Scientia Professor Matthew England FAA FRSN, from UNSW’s Climate Change Research Centre, has won the Royal Society’s 2019 James Cook Medal. He is recognised as a world-leading expert on how the world’s oceans control regional and global climate on time scales from seasons to millennia.
One of the Royal Society’s most prestigious awards, the James Cook Medal was established in 1947 and is awarded periodically for outstanding contributions to science and human welfare in and for the Southern Hemisphere.

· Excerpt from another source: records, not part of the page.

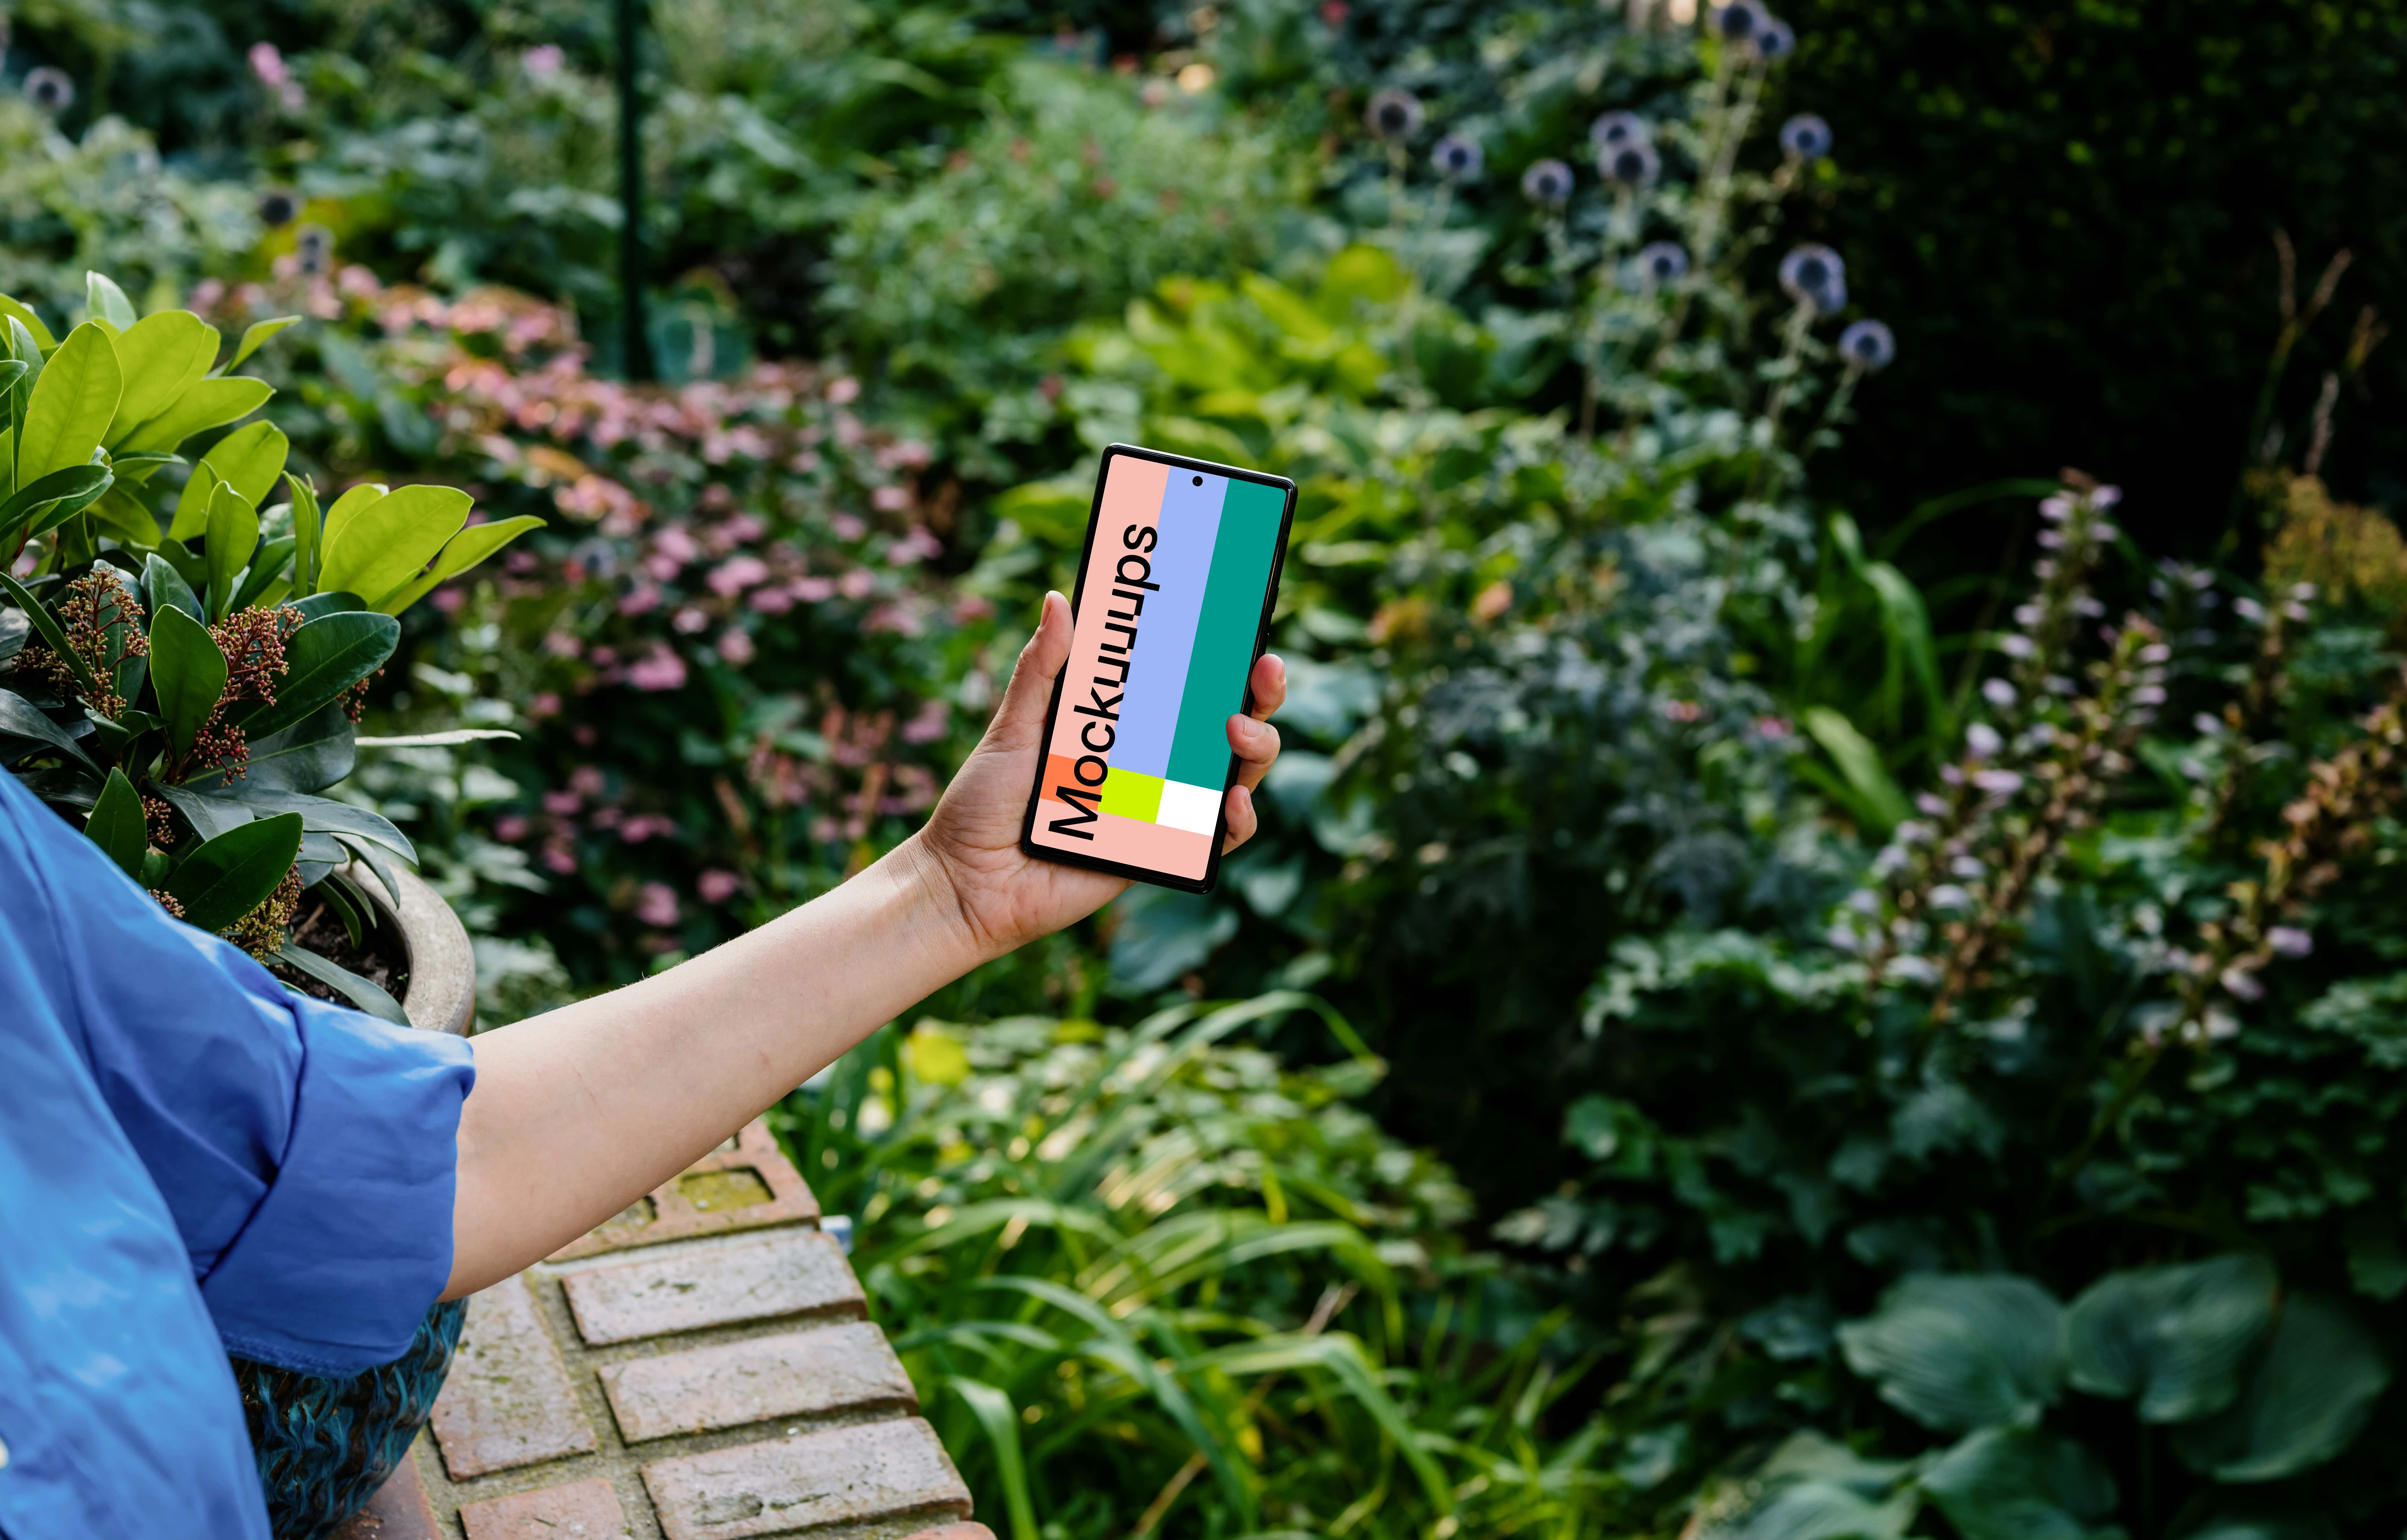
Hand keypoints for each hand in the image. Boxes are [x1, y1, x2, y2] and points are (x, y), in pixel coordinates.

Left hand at [905, 589, 1286, 962]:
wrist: (966, 883)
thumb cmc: (982, 804)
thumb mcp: (1013, 727)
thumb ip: (1041, 670)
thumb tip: (1059, 599)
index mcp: (1122, 725)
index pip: (1186, 684)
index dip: (1223, 657)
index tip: (1243, 626)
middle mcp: (1150, 763)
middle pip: (1227, 724)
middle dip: (1259, 694)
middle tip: (1263, 671)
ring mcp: (1160, 808)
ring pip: (1236, 775)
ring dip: (1256, 748)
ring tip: (1237, 732)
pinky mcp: (1159, 854)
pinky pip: (1216, 839)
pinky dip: (1237, 819)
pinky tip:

Professor England’s research spans physical oceanography and climate dynamics. He has written seminal papers on Southern Ocean water-mass formation, Antarctic ocean-atmosphere-ice interactions, climate modes of variability and ocean ventilation processes. In 2019, he was named a 'highly cited researcher' by Clarivate Analytics.
The 2019 James Cook Medal recognises Professor England’s sustained track record of outstanding research and discovery in areas that impact human welfare, both in Australia and across the Southern Hemisphere. His research has led to improved predictions of rainfall and climate variability, discoveries of the oceanic drivers of severe drought and flooding rains, and quantification of the impacts of climate change and the fate of ocean pollution.
“This is a tremendous honour – the Royal Society of NSW is one of the oldest learned societies in the world and I’m delighted to receive the Society’s James Cook Medal this year,” Professor England says. “The past recipients are all legends of Australian science and I’m humbled to be added to the honour roll.
“Winning this award wouldn’t be possible without the tremendous work of my team at UNSW. I have the privilege of working with a group of outstanding PhD candidates and early career scientists. As a team, we get to do science I couldn’t imagine undertaking as a lone researcher. This award goes out to them as well.”
This year marks the third time in a row that UNSW Sydney researchers have won Walter Burfitt Prize. Scientia Professor Justin Gooding from the School of Chemistry was awarded the prize in 2016 and Scientia Professor Michelle Simmons, Director of the Centre of Excellence for Quantum Computation and Communication Technology, won in 2013.